Well, Laura’s one of a kind, one in a million… but the thing is, well, sometimes you get the feeling that it’s the millions that truly concern Henry Chinaski. That he can’t help thinking of them in all their multitudes and pondering their daily grinds, even as he goes about and talks about and writes about his own. What he had with Laura, well, even she had to know it wouldn’t hang about too long, because how you keep someone like Henry from looking out the window of tall office blocks that he’s cleaning and seeing the city and thinking about how that city is a poem and vice versa, how ‘a poem is a city asking a clock why,

a poem is a city burning,

a poem is a city under guns

its barbershops filled with cynical drunks,

a poem is a city where God rides naked

through the streets like Lady Godiva,

where dogs bark at night, and chase away

the flag; a poem is a city of poets,

most of them quite similar

and envious and bitter…

a poem is this city now, 50 miles from nowhere,

9:09 in the morning,

the taste of liquor and cigarettes,

no police, no lovers, walking the streets’ and perhaps it sounds mean, but perhaps it isn’t, to say that Laura might not have been the point here, that maybe it’s really more about the things she made him write.

Because Henry, Henry knows very much that you have to live, that you have to go out and be there and live, but that you have to react to your life as well, that you only really know yourself when you do that, when you say what you most want to say and let out the thoughts that you most want to think.
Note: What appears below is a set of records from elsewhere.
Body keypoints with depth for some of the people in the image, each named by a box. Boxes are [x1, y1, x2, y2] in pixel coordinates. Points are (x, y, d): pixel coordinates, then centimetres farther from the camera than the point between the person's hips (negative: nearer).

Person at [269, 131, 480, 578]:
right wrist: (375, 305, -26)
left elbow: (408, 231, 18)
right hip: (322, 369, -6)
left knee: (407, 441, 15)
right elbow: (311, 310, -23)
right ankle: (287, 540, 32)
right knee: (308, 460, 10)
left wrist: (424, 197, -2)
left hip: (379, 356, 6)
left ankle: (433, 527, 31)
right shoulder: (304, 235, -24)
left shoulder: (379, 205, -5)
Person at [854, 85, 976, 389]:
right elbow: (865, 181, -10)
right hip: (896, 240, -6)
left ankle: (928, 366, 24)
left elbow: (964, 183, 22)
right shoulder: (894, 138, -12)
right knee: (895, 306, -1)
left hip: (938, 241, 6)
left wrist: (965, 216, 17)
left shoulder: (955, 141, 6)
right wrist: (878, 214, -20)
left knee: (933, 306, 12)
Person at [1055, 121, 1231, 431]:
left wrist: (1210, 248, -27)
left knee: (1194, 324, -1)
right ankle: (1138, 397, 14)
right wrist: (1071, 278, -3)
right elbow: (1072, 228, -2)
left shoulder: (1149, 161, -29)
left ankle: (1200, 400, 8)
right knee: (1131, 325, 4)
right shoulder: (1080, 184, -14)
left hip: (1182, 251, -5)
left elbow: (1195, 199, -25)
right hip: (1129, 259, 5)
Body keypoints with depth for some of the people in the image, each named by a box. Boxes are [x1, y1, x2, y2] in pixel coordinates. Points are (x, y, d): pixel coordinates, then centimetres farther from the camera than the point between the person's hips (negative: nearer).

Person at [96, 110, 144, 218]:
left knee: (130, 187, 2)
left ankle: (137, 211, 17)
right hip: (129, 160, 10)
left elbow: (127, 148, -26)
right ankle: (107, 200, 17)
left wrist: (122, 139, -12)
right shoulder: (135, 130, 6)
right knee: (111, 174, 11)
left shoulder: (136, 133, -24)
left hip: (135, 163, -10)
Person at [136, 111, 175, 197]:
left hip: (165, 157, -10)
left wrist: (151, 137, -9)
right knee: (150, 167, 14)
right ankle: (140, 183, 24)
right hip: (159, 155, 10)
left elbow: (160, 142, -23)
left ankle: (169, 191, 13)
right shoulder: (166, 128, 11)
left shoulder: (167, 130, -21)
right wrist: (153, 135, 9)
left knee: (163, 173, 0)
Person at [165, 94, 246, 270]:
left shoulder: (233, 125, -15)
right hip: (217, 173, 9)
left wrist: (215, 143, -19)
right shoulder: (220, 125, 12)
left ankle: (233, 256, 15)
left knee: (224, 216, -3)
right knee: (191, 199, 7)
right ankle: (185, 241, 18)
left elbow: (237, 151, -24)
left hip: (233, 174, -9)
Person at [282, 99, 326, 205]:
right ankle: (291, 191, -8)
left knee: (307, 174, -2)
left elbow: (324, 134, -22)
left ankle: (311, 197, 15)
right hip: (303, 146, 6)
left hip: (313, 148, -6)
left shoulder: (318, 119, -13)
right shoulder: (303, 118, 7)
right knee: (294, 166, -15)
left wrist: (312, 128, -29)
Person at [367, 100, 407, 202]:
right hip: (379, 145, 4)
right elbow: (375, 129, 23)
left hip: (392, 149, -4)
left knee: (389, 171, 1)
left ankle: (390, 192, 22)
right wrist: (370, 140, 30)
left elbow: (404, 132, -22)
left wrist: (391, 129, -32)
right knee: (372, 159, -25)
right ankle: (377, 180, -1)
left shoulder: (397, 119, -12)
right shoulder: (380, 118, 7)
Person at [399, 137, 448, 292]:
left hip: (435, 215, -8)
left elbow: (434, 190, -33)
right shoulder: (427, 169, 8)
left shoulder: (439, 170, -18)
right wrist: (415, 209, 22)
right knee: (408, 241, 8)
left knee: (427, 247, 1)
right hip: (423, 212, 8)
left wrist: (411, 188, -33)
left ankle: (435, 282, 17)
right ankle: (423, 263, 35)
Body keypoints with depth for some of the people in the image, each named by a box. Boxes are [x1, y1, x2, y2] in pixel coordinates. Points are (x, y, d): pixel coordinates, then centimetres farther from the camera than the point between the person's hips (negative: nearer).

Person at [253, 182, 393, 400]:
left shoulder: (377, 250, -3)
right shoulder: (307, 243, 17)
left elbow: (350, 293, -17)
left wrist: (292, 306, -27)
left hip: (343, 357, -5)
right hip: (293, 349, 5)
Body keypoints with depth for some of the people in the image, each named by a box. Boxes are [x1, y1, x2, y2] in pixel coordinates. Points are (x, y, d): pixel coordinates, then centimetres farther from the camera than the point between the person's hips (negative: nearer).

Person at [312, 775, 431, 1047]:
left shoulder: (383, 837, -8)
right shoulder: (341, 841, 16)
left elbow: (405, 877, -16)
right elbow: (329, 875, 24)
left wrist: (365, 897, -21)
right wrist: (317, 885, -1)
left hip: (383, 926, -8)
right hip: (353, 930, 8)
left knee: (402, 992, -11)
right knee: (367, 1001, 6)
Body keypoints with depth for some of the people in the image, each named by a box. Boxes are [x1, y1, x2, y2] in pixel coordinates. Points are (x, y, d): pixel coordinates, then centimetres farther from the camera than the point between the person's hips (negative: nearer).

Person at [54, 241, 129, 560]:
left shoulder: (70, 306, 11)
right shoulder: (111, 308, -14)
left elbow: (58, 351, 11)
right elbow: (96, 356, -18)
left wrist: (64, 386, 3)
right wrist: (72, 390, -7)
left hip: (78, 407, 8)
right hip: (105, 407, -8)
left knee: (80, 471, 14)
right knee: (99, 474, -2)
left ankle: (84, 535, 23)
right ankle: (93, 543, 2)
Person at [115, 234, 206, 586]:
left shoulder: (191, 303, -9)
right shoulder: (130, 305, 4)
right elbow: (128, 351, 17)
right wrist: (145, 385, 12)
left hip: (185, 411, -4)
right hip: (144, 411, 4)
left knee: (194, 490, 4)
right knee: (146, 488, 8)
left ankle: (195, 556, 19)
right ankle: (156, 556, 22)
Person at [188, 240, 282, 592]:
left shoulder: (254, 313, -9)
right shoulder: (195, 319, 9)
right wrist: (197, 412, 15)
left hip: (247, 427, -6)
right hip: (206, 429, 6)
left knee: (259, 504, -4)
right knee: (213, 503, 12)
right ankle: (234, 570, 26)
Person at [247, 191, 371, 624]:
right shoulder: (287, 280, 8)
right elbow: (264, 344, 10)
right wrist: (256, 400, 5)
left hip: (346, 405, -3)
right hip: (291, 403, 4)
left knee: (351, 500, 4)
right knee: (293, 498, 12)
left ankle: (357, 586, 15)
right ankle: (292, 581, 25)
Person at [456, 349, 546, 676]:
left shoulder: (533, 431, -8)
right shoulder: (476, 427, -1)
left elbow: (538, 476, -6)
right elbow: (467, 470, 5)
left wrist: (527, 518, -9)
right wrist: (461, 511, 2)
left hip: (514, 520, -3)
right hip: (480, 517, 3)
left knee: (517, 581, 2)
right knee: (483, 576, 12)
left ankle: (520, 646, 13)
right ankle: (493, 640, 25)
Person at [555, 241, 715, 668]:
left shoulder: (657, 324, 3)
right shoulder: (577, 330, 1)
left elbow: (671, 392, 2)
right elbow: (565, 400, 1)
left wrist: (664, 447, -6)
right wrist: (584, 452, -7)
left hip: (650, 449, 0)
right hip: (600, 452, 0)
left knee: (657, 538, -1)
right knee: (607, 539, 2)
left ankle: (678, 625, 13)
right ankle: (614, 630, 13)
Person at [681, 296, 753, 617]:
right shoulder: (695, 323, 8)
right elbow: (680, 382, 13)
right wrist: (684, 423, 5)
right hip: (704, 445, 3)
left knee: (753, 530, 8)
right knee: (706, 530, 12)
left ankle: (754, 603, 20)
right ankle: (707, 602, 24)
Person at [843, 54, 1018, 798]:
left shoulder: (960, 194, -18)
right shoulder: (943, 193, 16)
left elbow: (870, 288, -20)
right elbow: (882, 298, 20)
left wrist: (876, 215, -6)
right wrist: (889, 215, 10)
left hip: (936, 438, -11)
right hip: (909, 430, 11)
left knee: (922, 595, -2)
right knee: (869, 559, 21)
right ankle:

And, also, that if you somehow do what you most want to do, and live how you most want to live, then perhaps you should write about it sometimes, just so you remember than you have and that you can.

And Henry, or Hank, or Charles, whatever you want to call him, he does something to me, he makes me want to look at things more, and look for things, and find the rhythm in the way the world goes by, in the sound of the hooves of the days as they run away like wild horses over the hills. He makes me want to look at myself sometimes and not hide from what I see, and not lie about it either, and instead, if I'm dissatisfied, ask myself what I can find that will change that, that will make the satisfaction come.

He makes me think that maybe I’ll shave in the morning. Makes me think that maybe I’ll find me a poem.